One pair of opposite end faces in (C) is the acid
Element-containing gas channel (s) or fuel gas channel (f) opened
It becomes an open end face, and the other pair of opposite end faces is
Oxygen-containing gas flow path (s) or fuel gas flow path (f) is closed
And a pair of elongated first partition members (6), (6).
The pair of second bulkhead members (7) and (7) are stacked in a grid pattern.
And the cell (C) is a pair of end members on the opening end surface side.
Each of the pair of first partition members (6), (6)
In a state in which the pair of second partition members (7),
(7) The cell (C) is duplicated by being disposed between the cells.
The number of fuel gas passages (f) between the cells (C) or
Is a laminated state in which the oxygen-containing gas flow path (s) is formed
A cell integrated group (NC) formed side by side with a column (8), wherein a column (8) is erected at each of four corners of the cell integrated group (NC), and the column (8) A planar contact surface (8A) intersecting with each of two side surfaces of the cell integration group (NC) connected to the corner when viewed in the stacking direction of the cell integration group (NC); The two end surfaces (6A) and (6A) of the first partition wall member (6) and the both end surfaces (7A) and (7A) of the second partition wall member (7) respectively correspond to the columnar bodies (8) and (8). ) Each of the contact surfaces (8
A) and (8A) are formed in an inclined manner so as to be able to adhere to each of the second partition wall material (7) and the cell.

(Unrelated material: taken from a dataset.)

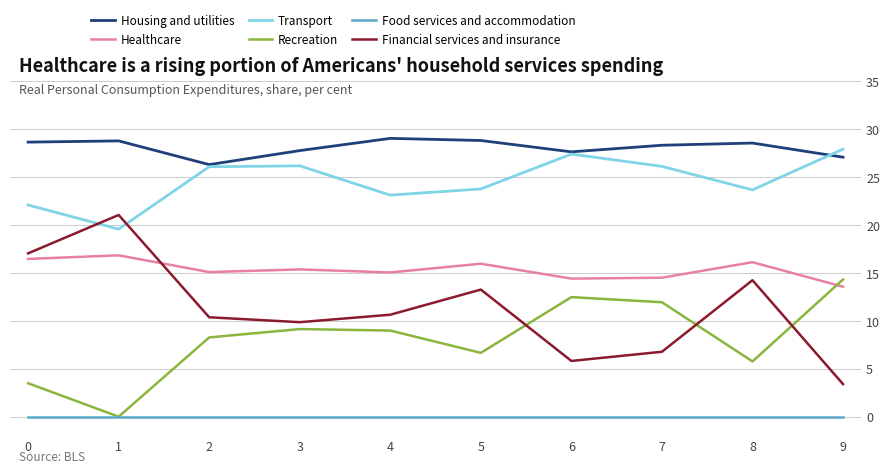

True or false: Recreation and Housing and utilities cross at least once.

False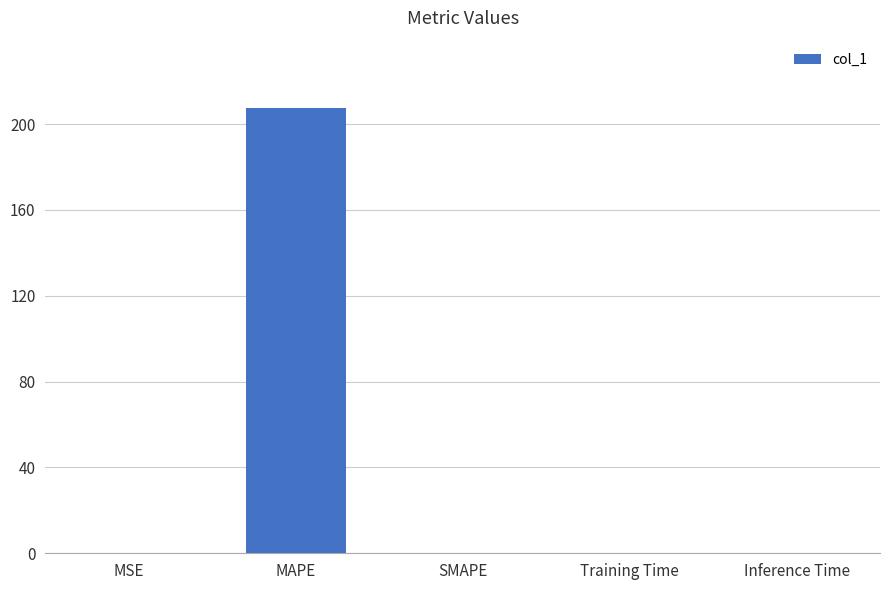

Which label corresponds to the largest value in the chart?

MAPE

In the gap with the closed end face of
A fuel cell filled with a sealing material (9) for sealing . 2. A gas supply path (Ks) or (Kf) for supplying an oxygen-containing gas or a fuel gas to each of the cells (C) along the longitudinal direction of the column (8). C) Gas discharge paths (Hs), (Hf), (Hs) for discharging the discharged oxygen-containing gas or discharged fuel gas from each of them.
The fuel cell according to claim 1, further comprising a planar connection surface (8B) for closely adhering the flow path forming member (11) for forming f).